In what is hopefully the last gasp of his typical Hollywood action career, before he fully embraces his destiny as a comedy grunt, Chris Hemsworth stars in 12 Strong, a movie so patriotic and mediocre you’d think it was directed by late-era Clint Eastwood. But it’s not, it’s from Danish director Nicolai Fuglsig, best known for commercials and war photojournalism. This means that Fuglsig has a good eye and a sensitivity for portraying the ravages of war, but unfortunately for him and everyone else, he’s completely knee-capped by a thoroughly pedestrian script and total lack of imagination about what a war movie about a war we’re still fighting could be. 

The script is credited to Ted Tally (The Silence of the Lambs) and Peter Craig (The Town), but I refuse to believe these two are the only people who touched the script. It’s way too common. If anything, 12 Strong most reflects its producer, Jerry Bruckheimer—it’s a jingoistic military action extravaganza that worships Real American Heroes™ without ever examining the cost or consequence of those heroes’ actions. It’s physically painful to hear a character exclaim, “This war will be over in a week,” when we have entered the SEVENTEENTH YEAR of that same war. There are people—almost legally adult people—who do not know an America at peace. Yaaaaay movie.

Based on Doug Stanton’s (far, far better) book, Horse Soldiers—which was also the working title of this project and I have no idea why it was changed to the far stupider and less unique 12 Strong—the movie follows Army Captain Mitch Nelson (Chris Hemsworth) and his special forces squad, the first soldiers dropped into Afghanistan in the weeks after September 11th. And I do mean dropped—the Army was not prepared for a cold weather mountain war, and the soldiers have to be outfitted on the fly by a sporting goods store. They also have to use horses to traverse narrow mountain passes, which essentially means Captain Nelson and his men are co-opted into the cavalry for their mission. 

Technically, 12 Strong is proficient. It looks nice enough, and occasionally Fuglsig pulls out a solid image, but for the most part it’s best described as competent.
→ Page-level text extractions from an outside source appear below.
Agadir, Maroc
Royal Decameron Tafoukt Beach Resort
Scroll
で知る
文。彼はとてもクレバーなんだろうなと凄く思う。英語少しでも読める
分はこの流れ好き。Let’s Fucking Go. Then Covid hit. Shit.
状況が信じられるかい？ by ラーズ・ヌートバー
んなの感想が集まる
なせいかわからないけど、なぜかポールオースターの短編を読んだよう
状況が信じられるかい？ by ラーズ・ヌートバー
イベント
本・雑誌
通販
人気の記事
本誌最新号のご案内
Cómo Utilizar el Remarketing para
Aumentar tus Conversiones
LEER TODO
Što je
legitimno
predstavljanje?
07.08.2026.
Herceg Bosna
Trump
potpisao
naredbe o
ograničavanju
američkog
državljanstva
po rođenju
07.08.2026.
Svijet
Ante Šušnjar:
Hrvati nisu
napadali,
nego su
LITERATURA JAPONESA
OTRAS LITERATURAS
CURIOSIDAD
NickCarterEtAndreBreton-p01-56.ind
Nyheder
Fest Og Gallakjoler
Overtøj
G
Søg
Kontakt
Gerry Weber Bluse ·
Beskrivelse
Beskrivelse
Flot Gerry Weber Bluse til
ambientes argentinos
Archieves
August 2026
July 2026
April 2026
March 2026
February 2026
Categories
The acting ranges from passable to good, with the standouts being Michael Shannon as the senior warrant officer on the squad, Moonlight’s Trevante Rhodes as The One Who Bonds With A Local Kid, and Michael Peña as a cheerfully sarcastic sergeant. Hemsworth struggles with his American accent, but he has enough charisma to make believable the loyalty of Captain Nelson’s men, who follow him despite his lack of actual battle experience. 

But no matter how hard it tries to ignore on-going history, 12 Strong cannot escape the shadow of the war in Afghanistan. What Captain Nelson and his squad do is amazing—in just three weeks and being vastly outnumbered, they take the city of Mazar-i-Sharif from the Taliban, something the Army thought would take six months to a year. Taking this city is supposed to break the Taliban, and indeed, a post-script says the Taliban considers this their worst defeat. Almost seventeen years ago. It’s hard not to cry at this point.

The movie is very respectful and careful with the legacy of the real life soldiers being portrayed, but it’s a lot less cautious with the Afghanis. There is a brutal and unnecessary scene of a Taliban leader executing a woman who taught her daughters, which exists only to remind us how much the Taliban sucks. Yeah, we know. We’ve been alive in the world for the last seventeen years. (A much more effective scene is a character recalling what his city was like before the Taliban showed up.) And Captain Nelson’s ally in Afghanistan is General Abdul Rashid Dostum (Navid Negahban, Homeland), a Northern Alliance leader whose weariness is a counterpoint to Nelson’s fresh-faced energy. The post-script notes that Nelson and Dostum remain friends, and that Dostum became Vice President of Afghanistan in 2014. It does not mention that Dostum is currently on the lam, accused of assorted war crimes including kidnapping and raping a political rival. 

This is the shadow 12 Strong cannot escape. No matter how well acted or well executed, any war movie about the ongoing conflict in Afghanistan that does not grapple with the consequences comes across as hollow and shallow. Will it work for some people? Sure. There were people cheering when a Taliban leader got executed Dirty Harry-style. That audience will eat this sh*t up, just like they did Lone Survivor and American Sniper. But the disingenuousness remains.